**Provided records:**
•••••
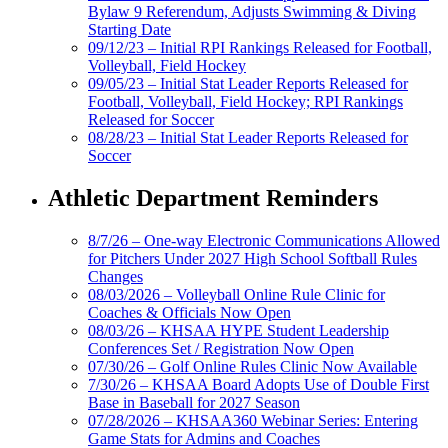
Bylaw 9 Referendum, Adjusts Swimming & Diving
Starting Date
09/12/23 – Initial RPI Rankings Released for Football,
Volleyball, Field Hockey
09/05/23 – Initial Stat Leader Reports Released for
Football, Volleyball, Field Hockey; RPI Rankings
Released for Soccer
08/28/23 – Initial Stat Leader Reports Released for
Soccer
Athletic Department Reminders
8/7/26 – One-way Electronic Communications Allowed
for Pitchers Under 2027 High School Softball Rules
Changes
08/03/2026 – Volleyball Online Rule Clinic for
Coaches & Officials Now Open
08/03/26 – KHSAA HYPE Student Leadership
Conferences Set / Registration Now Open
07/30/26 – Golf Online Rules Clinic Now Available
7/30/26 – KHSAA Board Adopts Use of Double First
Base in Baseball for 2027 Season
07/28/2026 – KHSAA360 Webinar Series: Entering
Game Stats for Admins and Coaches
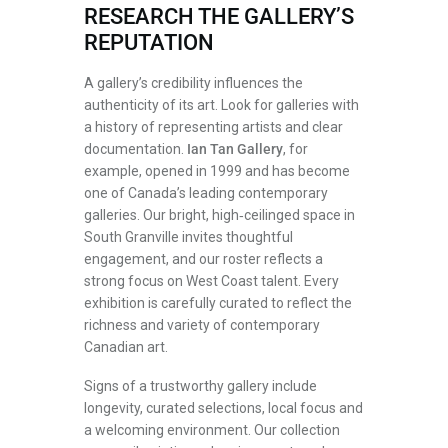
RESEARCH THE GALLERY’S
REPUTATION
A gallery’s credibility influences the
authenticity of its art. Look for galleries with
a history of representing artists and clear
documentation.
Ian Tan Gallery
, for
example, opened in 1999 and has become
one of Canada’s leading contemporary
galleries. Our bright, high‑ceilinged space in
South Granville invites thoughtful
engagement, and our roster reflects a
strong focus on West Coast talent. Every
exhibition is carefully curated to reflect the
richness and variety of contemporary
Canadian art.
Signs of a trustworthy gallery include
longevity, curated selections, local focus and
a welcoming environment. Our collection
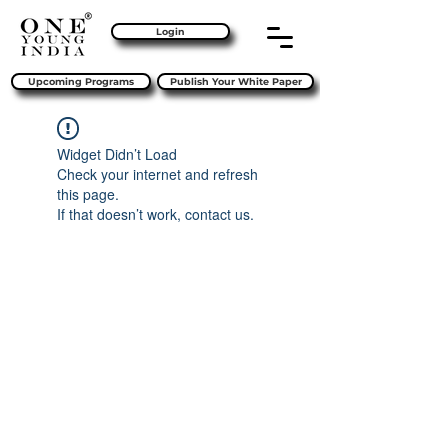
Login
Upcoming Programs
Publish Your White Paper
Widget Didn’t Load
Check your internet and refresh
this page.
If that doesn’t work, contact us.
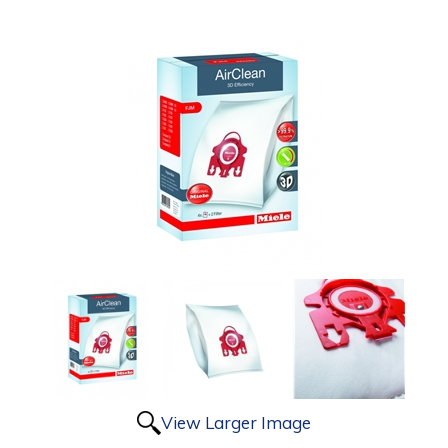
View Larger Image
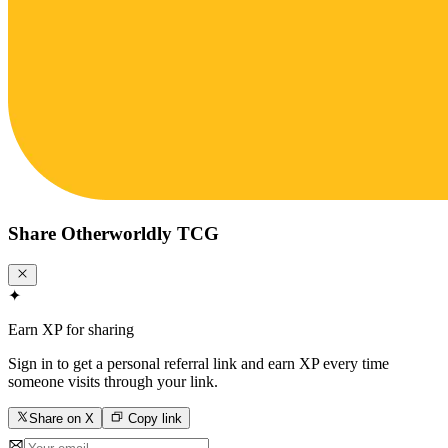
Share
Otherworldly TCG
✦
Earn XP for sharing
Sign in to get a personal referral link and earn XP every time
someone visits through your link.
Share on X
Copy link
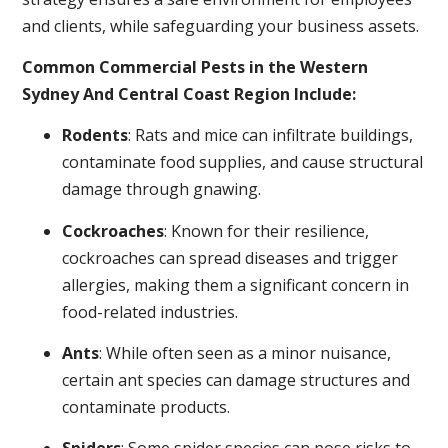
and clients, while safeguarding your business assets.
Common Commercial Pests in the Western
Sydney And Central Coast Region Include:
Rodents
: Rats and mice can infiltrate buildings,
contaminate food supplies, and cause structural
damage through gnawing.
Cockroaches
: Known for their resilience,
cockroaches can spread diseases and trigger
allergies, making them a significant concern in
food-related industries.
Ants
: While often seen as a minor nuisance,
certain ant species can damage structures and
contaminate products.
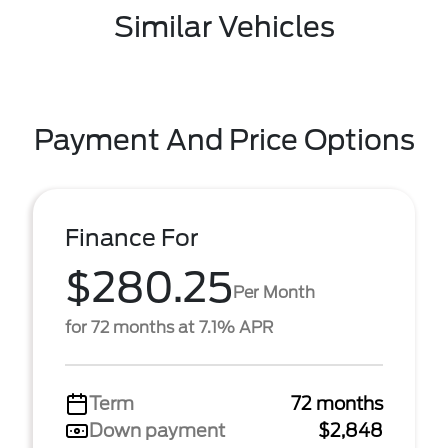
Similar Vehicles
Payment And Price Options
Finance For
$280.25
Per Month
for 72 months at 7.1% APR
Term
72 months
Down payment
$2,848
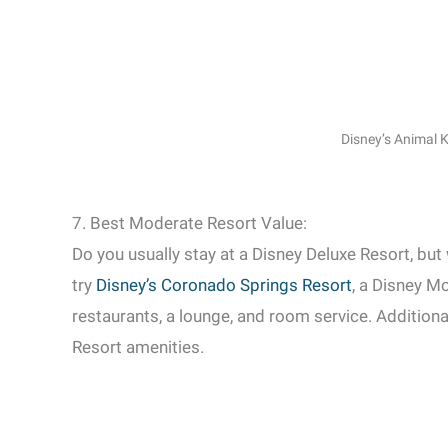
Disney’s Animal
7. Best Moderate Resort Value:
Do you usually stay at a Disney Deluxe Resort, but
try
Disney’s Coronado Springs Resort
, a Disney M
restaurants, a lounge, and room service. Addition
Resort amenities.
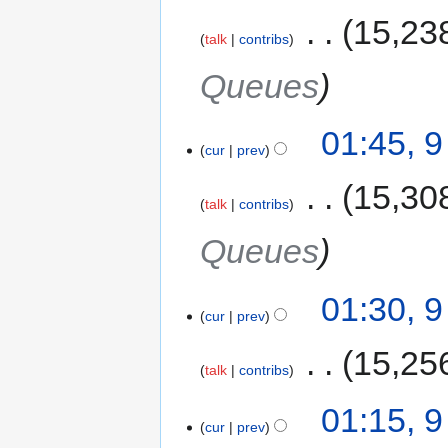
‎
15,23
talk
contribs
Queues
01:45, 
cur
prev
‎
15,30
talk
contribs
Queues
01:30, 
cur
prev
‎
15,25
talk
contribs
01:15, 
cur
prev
•••••
**Request:**
Output each record exactly as it appears, but not the pictures.

**Task result:**
Bylaw 9 Referendum, Adjusts Swimming & Diving
Starting Date
09/12/23 – Initial RPI Rankings Released for Football,
Volleyball, Field Hockey
09/05/23 – Initial Stat Leader Reports Released for
Football, Volleyball, Field Hockey; RPI Rankings
Released for Soccer
08/28/23 – Initial Stat Leader Reports Released for
Soccer
Athletic Department Reminders
8/7/26 – One-way Electronic Communications Allowed
for Pitchers Under 2027 High School Softball Rules
Changes
08/03/2026 – Volleyball Online Rule Clinic for
Coaches & Officials Now Open
08/03/26 – KHSAA HYPE Student Leadership
Conferences Set / Registration Now Open
07/30/26 – Golf Online Rules Clinic Now Available
7/30/26 – KHSAA Board Adopts Use of Double First
Base in Baseball for 2027 Season
07/28/2026 – KHSAA360 Webinar Series: Entering
Game Stats for Admins and Coaches
RESEARCH THE GALLERY’S
REPUTATION
A gallery’s credibility influences the
authenticity of its art. Look for galleries with
a history of representing artists and clear
documentation.
Ian Tan Gallery
, for
example, opened in 1999 and has become
one of Canada’s leading contemporary
galleries. Our bright, high‑ceilinged space in
South Granville invites thoughtful
engagement, and our roster reflects a
strong focus on West Coast talent. Every
exhibition is carefully curated to reflect the
richness and variety of contemporary
Canadian art.
Signs of a trustworthy gallery include
longevity, curated selections, local focus and
a welcoming environment. Our collection
Login
Upcoming Programs
Publish Your White Paper
Widget Didn’t Load
Check your internet and refresh
this page.
If that doesn’t work, contact us.
View Larger Image
Share
Otherworldly TCG
✦
Earn XP for sharing
Sign in to get a personal referral link and earn XP every time
someone visits through your link.
Share on X
Copy link
and clients, while safeguarding your business assets.
Common Commercial Pests in the Western
Sydney And Central Coast Region Include:
Rodents
: Rats and mice can infiltrate buildings,
contaminate food supplies, and cause structural
damage through gnawing.
Cockroaches
: Known for their resilience,
cockroaches can spread diseases and trigger
allergies, making them a significant concern in
food-related industries.
Ants
: While often seen as a minor nuisance,
certain ant species can damage structures and
contaminate products.
Similar Vehicles
Payment And Price Options
Finance For
$280.25
Per Month
for 72 months at 7.1% APR
Term
72 months
Down payment
$2,848
Disney’s Animal
7. Best Moderate Resort Value:
Do you usually stay at a Disney Deluxe Resort, but
try
Disney’s Coronado Springs Resort
, a Disney M
restaurants, a lounge, and room service. Addition
Resort amenities.
‎
15,23
talk
contribs
Queues
01:45, 
cur
prev
‎
15,30
talk
contribs
Queues
01:30, 
cur
prev
‎
15,25
talk
contribs
01:15, 
cur
prev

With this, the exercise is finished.